The explore-exploit tradeoff. High temperature early in training = explore more actions. Anneal the temperature down over time = gradually commit to what works. Same principle, different domain.

Common mistakes I've seen (and made)

Confusing temperature with top-k/top-p. Temperature reshapes the entire distribution. Top-k truncates it. Top-p clips by cumulative probability. They're different knobs — and they compose.
Thinking τ=0 is safe. Greedy decoding (τ→0) gives you the single most likely sequence, but that's not always the best sequence. Beam search with moderate temperature often produces better results.
Not realizing temperature is applied before sampling. The softmax distribution is computed with temperature, then you sample from that distribution. Temperature doesn't add randomness — it modulates how much randomness the existing distribution contains.

The mental model that sticks

Forget the physics metaphor if it doesn't click.

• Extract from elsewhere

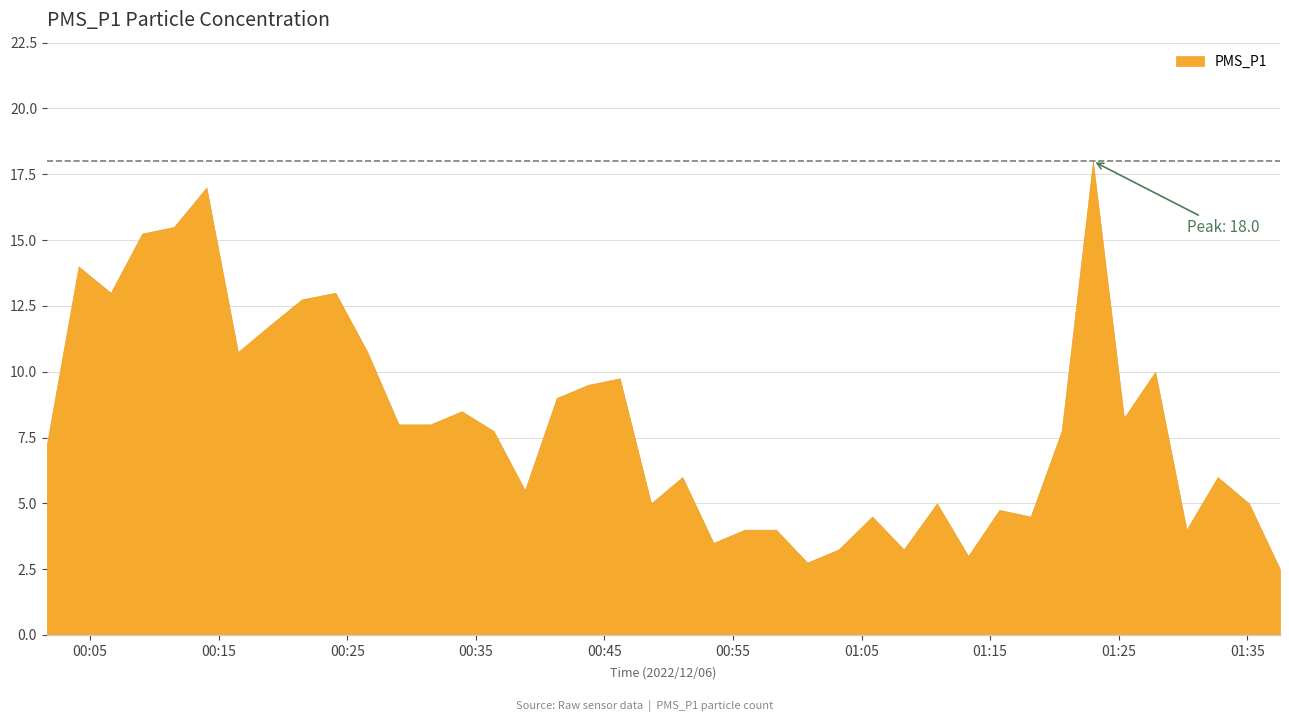

Rank the categories by value from highest to lowest.

2022/12/06 01:23:00, 2022/12/06 00:14:03, 2022/12/06 00:11:31, 2022/12/06 00:09:03, 2022/12/06 00:04:06, 2022/12/06 00:06:36, 2022/12/06 00:24:05, 2022/12/06 00:21:28, 2022/12/06 00:18:57, 2022/12/06 00:16:30, 2022/12/06 00:26:34, 2022/12/06 01:27:51, 2022/12/06 00:46:12, 2022/12/06 00:43:43, 2022/12/06 00:41:17, 2022/12/06 00:33:54, 2022/12/06 01:25:25, 2022/12/06 00:29:00, 2022/12/06 00:31:28, 2022/12/06 00:36:23, 2022/12/06 01:20:34, 2022/12/06 00:01:38, 2022/12/06 00:51:04, 2022/12/06 01:32:42, 2022/12/06 00:38:49, 2022/12/06 00:48:38, 2022/12/06 01:10:52, 2022/12/06 01:35:08, 2022/12/06 01:15:43, 2022/12/06 01:05:50, 2022/12/06 01:18:09, 2022/12/06 00:55:55, 2022/12/06 00:58:21, 2022/12/06 01:30:17, 2022/12/06 00:53:29, 2022/12/06 01:03:13, 2022/12/06 01:08:17, 2022/12/06 01:13:18, 2022/12/06 01:00:47, 2022/12/06 01:37:33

Here's the one that works for me:

Temperature is how many drinks your model has had. Sober (τ→0) = rigid, by-the-book, won't take risks. Tipsy (τ=1) = normal, balanced judgment. Hammered (τ→∞) = says anything, zero filter.

Crude? Yes. Accurate? Also yes.

Takeaway

Next time someone says "adjust the temperature," just read it as "adjust the confidence." It clicks faster that way. The model already knows what it knows. Temperature just decides how boldly it acts on that knowledge.

One parameter. No retraining. Complete control over the confidence-creativity tradeoff. Pretty elegant, honestly.

Why softmax temperature is just confidence, rebranded.